IT'S NOT NORMAL COZ ITS COMMON

IT'S NOT NORMAL COZ ITS COMMON

PROLOGUE

I had my recent panic attack. I had difficulty in breathing and I was all cold and crying because that's one of my first and foremost reactions to everything and It felt like my brain wasn't getting enough oxygen. It was scary, I was all blank but I was all fine after crying for 25 mins.

I didn't know it was a panic attack until my therapist told me so. I had this feeling after a hug from one of my old classmates. It wasn't the first time I've been hugged. As a matter of fact, I love hugs, it's just that I rarely hug people and I don't remember when was the last time I hugged someone.
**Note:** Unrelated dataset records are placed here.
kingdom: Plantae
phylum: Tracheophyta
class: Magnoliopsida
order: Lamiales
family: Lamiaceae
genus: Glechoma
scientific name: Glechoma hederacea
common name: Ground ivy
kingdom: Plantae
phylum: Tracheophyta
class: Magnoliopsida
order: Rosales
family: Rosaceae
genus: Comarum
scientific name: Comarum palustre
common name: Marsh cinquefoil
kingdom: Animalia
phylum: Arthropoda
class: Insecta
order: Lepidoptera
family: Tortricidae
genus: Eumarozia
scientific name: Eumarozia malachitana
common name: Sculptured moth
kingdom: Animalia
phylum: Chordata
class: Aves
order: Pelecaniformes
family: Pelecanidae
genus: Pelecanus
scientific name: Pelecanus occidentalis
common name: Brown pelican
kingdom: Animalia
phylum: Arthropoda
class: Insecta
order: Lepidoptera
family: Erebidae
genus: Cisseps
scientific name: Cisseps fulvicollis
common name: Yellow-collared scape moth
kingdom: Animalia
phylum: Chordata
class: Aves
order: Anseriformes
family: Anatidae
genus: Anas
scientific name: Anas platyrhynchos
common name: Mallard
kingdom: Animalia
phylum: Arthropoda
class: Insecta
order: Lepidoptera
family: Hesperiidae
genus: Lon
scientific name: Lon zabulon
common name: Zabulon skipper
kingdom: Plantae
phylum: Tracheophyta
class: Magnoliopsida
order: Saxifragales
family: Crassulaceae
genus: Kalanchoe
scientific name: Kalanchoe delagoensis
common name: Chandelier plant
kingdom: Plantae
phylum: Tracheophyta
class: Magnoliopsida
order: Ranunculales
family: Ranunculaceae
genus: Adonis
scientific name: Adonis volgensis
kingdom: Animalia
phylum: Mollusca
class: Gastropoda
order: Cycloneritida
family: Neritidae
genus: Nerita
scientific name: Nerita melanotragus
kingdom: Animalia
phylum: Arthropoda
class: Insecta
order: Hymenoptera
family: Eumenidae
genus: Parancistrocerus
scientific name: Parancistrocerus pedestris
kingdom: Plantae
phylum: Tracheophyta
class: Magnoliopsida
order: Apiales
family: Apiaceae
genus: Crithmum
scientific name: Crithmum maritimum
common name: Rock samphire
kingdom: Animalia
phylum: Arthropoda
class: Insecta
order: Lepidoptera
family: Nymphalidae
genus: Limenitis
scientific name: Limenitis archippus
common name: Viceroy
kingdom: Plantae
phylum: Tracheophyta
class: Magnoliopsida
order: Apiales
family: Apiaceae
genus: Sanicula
So.... My therapist told me it is one of my Symptoms of PTSD (post-traumatic stress disorder). As the name states, it's the after-effect of a trauma. Now which one are we talking about? I haven't had any recent trauma. I mean I do have a traumatic life altogether but nothing specific. And here my therapist wants me to find out which one of them it is so that it can be cured accordingly.

I told him it was too much effort for this little brain of mine and he just started at me.

So my task is to reel back into my own past to pinpoint the trauma due to which I flinch at the slightest sudden touches. Nothing exaggerated. I do shake hands with people. But if I'm not prepared for it I flinch.

My therapist is a funny person, I don't doubt his ability but he has forced me to be his patient. I mean I didn't even know I wanted therapy. It's just that one fine day, I was talking to this person and he started pointing out things that are supposed to be abnormal.

I sometimes think he just uses his degree to make me feel bad about my life.

He calls my uneasiness of talking to people a social anxiety disorder (SAD - it does make me sad). I laughed at him and again he just stared at me. This person gets his point validated with just a stare. He doesn't even have to talk.

So this social anxiety disorder is all about fear or not being comfortable with talking to strangers. Does this thing have a name? And it is a medical condition? I didn't need this information.

So starting from my social anxiety disorder this person has reached my PTSD. His ABCDs are going to suck the last bit of hope from my life.

With lots of peeping in the past and peeks into the doors that I have shut forever, I landed at the doorstep of one such event which was locked as soon as it had happened and locked forever.

And I had forgotten it with time. I never looked back at it, like it never happened at all. But my Disorders analyst blamed it on this incident.

Great!

Now I'll have to think about it.

Doesn't he get the point when I stress that it was locked instantly and forever means I never want to look back at it?